[Written Especially for Children]
Knowing the Truth
"Arithmetic" is quite a big word, but a familiar one to most children. A dictionary defines "arithmetic" as the "science of numbers" and "science" as a "knowledge, as of ... facts." A fact, according to one definition, is a truth; so to study arithmetic really means to get to know the truth about numbers.
A boy's first lessons in arithmetic were in simple addition; but before he was given any problems to work out he had first to learn some of the number facts of addition, such as two and two is four, three and four is seven, five and five is ten. He learned that these facts or truths cannot change; that they remain always the same, everywhere, because numbers are governed by an unchanging law. Although he was just a beginner in the study of this big subject, he found that his knowledge of number-facts was always ready to help him, in many ways and places. It served him when he counted marbles in the school yard, added the pennies in his bank at home, or shared treats with his sister.
When the boy learned the truth that five and five is ten, that was all he needed to know about five and five. It was not necessary to know that five and five is not twelve, or any other error about five and five. Had he tried to get number-facts that way, his thoughts would have been so confused as to result in arithmetical answers that were mostly incorrect. When he was not quite sure of his addition, he made mistakes; and until these errors were discovered and corrected with the truth about the numbers, the sum was not properly worked out.
Two children from the kindergarten, who knew nothing about number facts, were asked to write on the board the answer to five and five. One child wrote six, and the other one eight. The boy saw these numbers, written on the board as answers to five and five, but knew they were mistakes, false beliefs. He had thoroughly learned the truth about five and five, and this understanding prevented him from being disturbed by errors that were evident only to his eyes.
At Sunday school, the boy was taught about a far greater subject, Christian Science. This divine Science teaches facts about God and His spiritual creation, and how to use these facts to solve problems of discord. Mary Baker Eddy, the Discoverer and Founder of Christian Science, has written a textbook on this vast subject that is helping untold numbers of people to master difficulties great and small. On page 275 of this textbook, "Science and Health with Key to the Scriptures," she has written, "The starting-point of divine Science is that God, Spirit, is All-in-all, and that there is no other might nor Mind,—that God is Love, and therefore He is divine Principle."

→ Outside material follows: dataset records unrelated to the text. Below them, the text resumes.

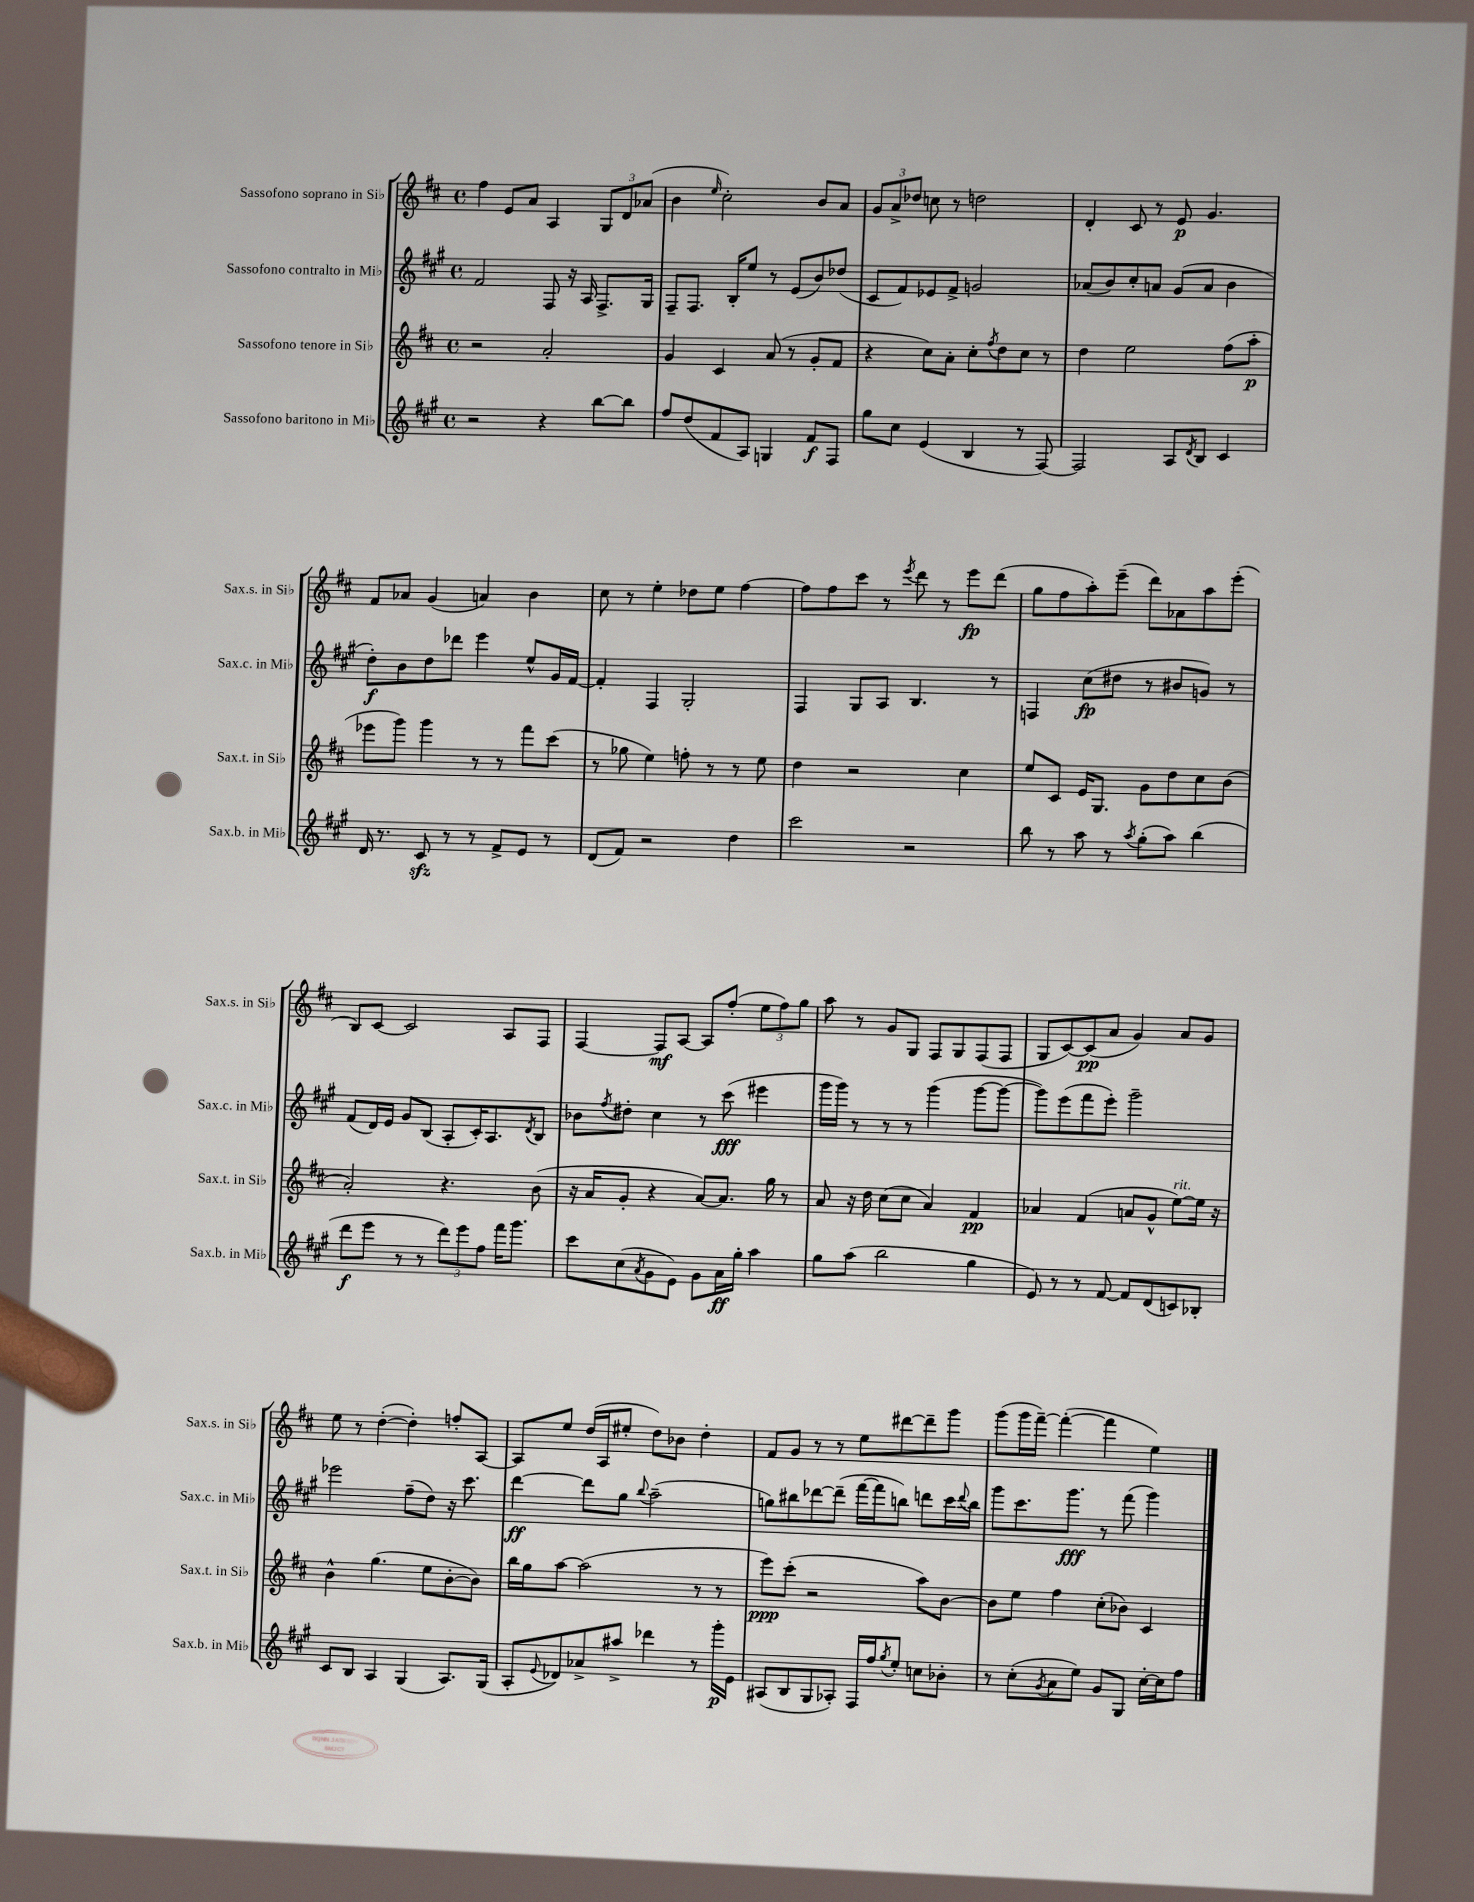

**kern	**kern	**kern	**kern
*staff4	*staff3	*staff2	*staff1
*clefG2	*clefG2	*clefG2	*clefG2
*k[f#c#g#]	*k[f#c#]	*k[f#c#g#]	*k[f#c#]
*M4/4	*M4/4	*M4/4	*M4/4
*met(c)	*met(c)	*met(c)	*met(c)
2r	2r	2f#	4ff#
.	.	.	8e
.	.	.	8a
4r	2a'	8F#	4A
.	.	16r	.
.	.	16A	.
[8bb	.	8.F#^	12G
.	.	.	12d
8bb]	.	.	.
.	.	.	(12a-
.	.	16G#	.
=	=	=	=
8ff#	4g	8F#~	4b
(8dd	.	8.F#	.
.	.	.	16qqee
8f#	4c#	.	2cc#')
.	.	16B'	.
8A)	.	8ee	.
4G	(8a	8r	.
.	8r	(8e	.
8f#	8g'	8b)	8b
8F#	8f#	(8dd-	8a
=	=	=	=
8gg#	4r	8c#	12g
.	.	.	12a^
8cc#	.	8f#)	.
.	.	.	12dd-
(4e	8cc#)	8e-	8cc
.	8a'	8f#^	8r
4B	8cc#'	2g	2dd
.	8qff#	.	.
.	8dd	.	.
8r	8cc#	.	.
[8F#)	8r	.	.
=	=	=	=
2F#]	4dd	(8a-	4d'
.	.	8b)	.
.	2ee	8cc#'	8c#
.	.	8a	8r
8A	.	(8g#	8e
8qd	.	.	.
8B	.	8a	4.g
4c#	(8ff#	4b	.
.	8aa'	.	.
=	=	=	=
16d	8eee-	8dd')	8f#
8.r	.	.	.
.	8ggg)	8b	8a-
8c#	4ggg	8dd	(4g
8r	.	8ddd-	.
8r	8r	4eee	4a)
8f#^	8r	.	.
8e	8fff#	8ee^^	4b
8r	(8ccc#	16g#	.
.	.	[16f#	.
=	=	=	=
(8d	8r	4f#']	8cc#
8f#)	8gg-	.	8r
2r	4ee)	4F#	4ee'
.	8ff'	2G#'	8dd-
.	8r	.	8ee
4dd	8r	.	[4ff#
.	8ee	.	.
=	=	=	=
2ccc#	4dd	4F#	8ff#]
.	.	.	8ff#
.	2r	8G#	8ccc#
.	.	8A	8r
.	.	.	8qeee
2r	.	4.B	8ddd
.	.	.	8r
.	4cc#	.	8eee
.	.	8r	(8ddd
=	=	=	=
8bb	8ee	4F	8gg
8r	8c#	.	8ff#
8aa	16e	(8cc#	8aa')
.	8.G	.	.
8r	.	8dd#	(8eee~
8qaa	.	.	.
(8gg#'	8g	8r	8ddd)
8aa)	8dd	8b#	8a-
(4bb	8cc#	8g)	8aa
.	(8b	8r	(8eee'
=	=	=	=
8ddd	2a')	(8f#	8B)
8eee	.	16d)	[8c#
.	.	16e	.
8r	.	8g#	2c#]
8r	.	(8B	.
12ddd)	4.r	8A'	.
12eee	.	.	.
.	.	16c#')	.
12ff#	.	.	.
.	.	8.A	.
16fff#	.	.	8A
8.ggg#	.	.	.
.	.	8qd	.
.	(8b	8B	8F#
=	=	=	=
8ccc#	16r	8b-	[4F#
.	16a	.	.
.	.	8qff#	.
(8cc#	8g'	8dd#'	.
8qa	.	.	.
8g#	4r	4cc#	8F#]
8e)	.	.	[8A
8g#	[8a)	8r	8A]
16a	8.a]	(8ccc#	(8ff#'
16gg#'	.	.	.
4aa	.	4eee#	12ee
.	16gg	.	.
.	.	.	12ff#)
.	8r	.	.
.	.	.	12gg
=	=	=	=
8gg#	8a	16ggg#	8aa
.	.	16ggg#)	.
(8aa	16r	8r	8r
.	16dd	.	.
2bb	(8cc#	8r	8g
.	8cc#	8r	8G
.	4a)	(4ggg#	8F#
.	.	.	8G
4gg#	4f#	[8ggg#	(8F#
.	.	8ggg#_	8F#
=	=	=	=
8e)	4a-	8ggg#])	8G
8r	.	(8eee	[8c#)
8r	(4f#	8fff#	(8c#]
[8f#	.	8eee')	8a
8f#]	8a	2ggg#~	4g)
(8d	8g^^	.	.
8c)	[8ee)	.	8a
8B-'	16ee]	.	8g
.	16r	.	.
=	=	=	=
8c#	4b^^	2eee-	8ee
8B	.	.	8r
4A	(4.gg	.	([4dd'
(4G#	.	(8ff#~	4dd'])
.	8ee	8dd)	.
8.A)	[8b'	16r	8ff'
.	.	8.ccc#	.
.	8b])	.	[8A
(16G#	.	.	.
=	=	=	=
8A'	16bb	[4ddd	8A]
.	16gg	.	.
8qqe	.	.	.
8d-)	[8aa	.	8ee
8a-^	(2aa]	8ddd]	(16dd
.	.	.	16A
8aa#^	.	8gg#	8ee#'
.	.	8qqbb	.
4ddd-	.	(2aa~	8dd)
.	.	.	8b-
8r	8r	.	4dd'
16ggg#'	8r	.	.
16e	.	.	.
=	=	=	=
(8A#	8eee)	8gg)	8f#
8B	(8ccc#'	8bb#	8g
8G#	2r	[8ddd-	8r
8A-')	.	(8ddd-~]	8r
16F#	.	[16fff#	8ee
16ff#	.	16fff#]	.
8qgg#	.	.	.
8ee'	.	8bb)	[8ddd#
8cc	8aa)	8ddd	8ddd#~]
8b-'	[8b	16ccc#	8ggg
.	.	8qqddd	.
.	.	16bb	.
=	=	=	=
8r	8b]	8ggg#	(8ggg
(8cc#'	8ee	8.ccc#	16ggg
.	.	.	[16fff#~)
8qg#	.	.	.
8a	4ff#	.	(4fff#'_
.	.	8.ggg#	.
8ee)	.	.	.
8g#	(8cc#'	8r	4fff#]
8G#	8b-)	(8fff#	.
[16cc#'	4c#	4ggg#)	4ee)
16cc#]	.	.	.
8ff#	.	.	.
==	==	==	==
*-	*-	*-	*-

The boy could understand that if God's spiritual creation is a reflection of Love there can be no errors in it. He knew that if his eyes should see a discord, thus trying to suggest to him that Love is not everywhere, he must turn from it with the certainty that it is error, and has no more truth in it than the five and five is six he had seen written on the blackboard at school. Just as a child's knowledge of arithmetic helps him with numerical problems, such as keeping scores or counting change, so pupils in the Christian Science Sunday Schools are taught to use their understanding of Truth to overcome the daily difficulties that beset them.
A little girl was able to prove the unreality of a headache. For the time being it claimed to be true, and part of her. For a while the little girl believed it, and asked permission to go home at recess. On the way home, however, she remembered what she had been taught in Sunday school about the First Commandment, "Thou shalt have no other gods before me." This made her realize that she must not let herself be deceived into believing that any discord can ever be true about God's child. She would not accept the error that five and five is six, because she knew that five and five is ten; so she must not believe an error about Love's creation. The following Sunday she told her teacher that she knew that if all space is filled with divine Love there could not be anywhere for a headache; that the headache was no part of her, or of God's creation at all, and so it really was not anywhere. All the way home, she said, she kept on thinking about Truth, as she had been taught in Christian Science, and when she reached home the headache was gone.
This little girl had proved that knowing the truth, and holding to it steadfastly, had freed her from an error; and this is surely what Jesus meant when he said, "Ye shall know the truth, and the truth shall make you free."
Some arithmetic exercises seem quite difficult, requiring much hard work before they are worked out; but the pupil always knows that by obedience to the rules of mathematics perfect solutions can be obtained.
A discordant trial sometimes needs patient, persistent mental work before it is solved; but the Christian Science student knows that in God, divine Principle, there are no discordant conditions. His faithful study of the Bible and Mrs. Eddy's writings gradually fills his thoughts with the understanding of the allness of divine Love; and then the discord disappears, for it never had any real existence.
On page 3 of the Christian Science textbook Mrs. Eddy says: "Who would stand before a blackboard, and pray the principle of mathematics to solve the problem? The rule is already established, and it is our task to work out the solution. Shall we ask the divine Principle of all goodness to do His own work? His work is done, and we have only to avail ourselves of God's rule in order to receive His blessing, which enables us to work out our own salvation."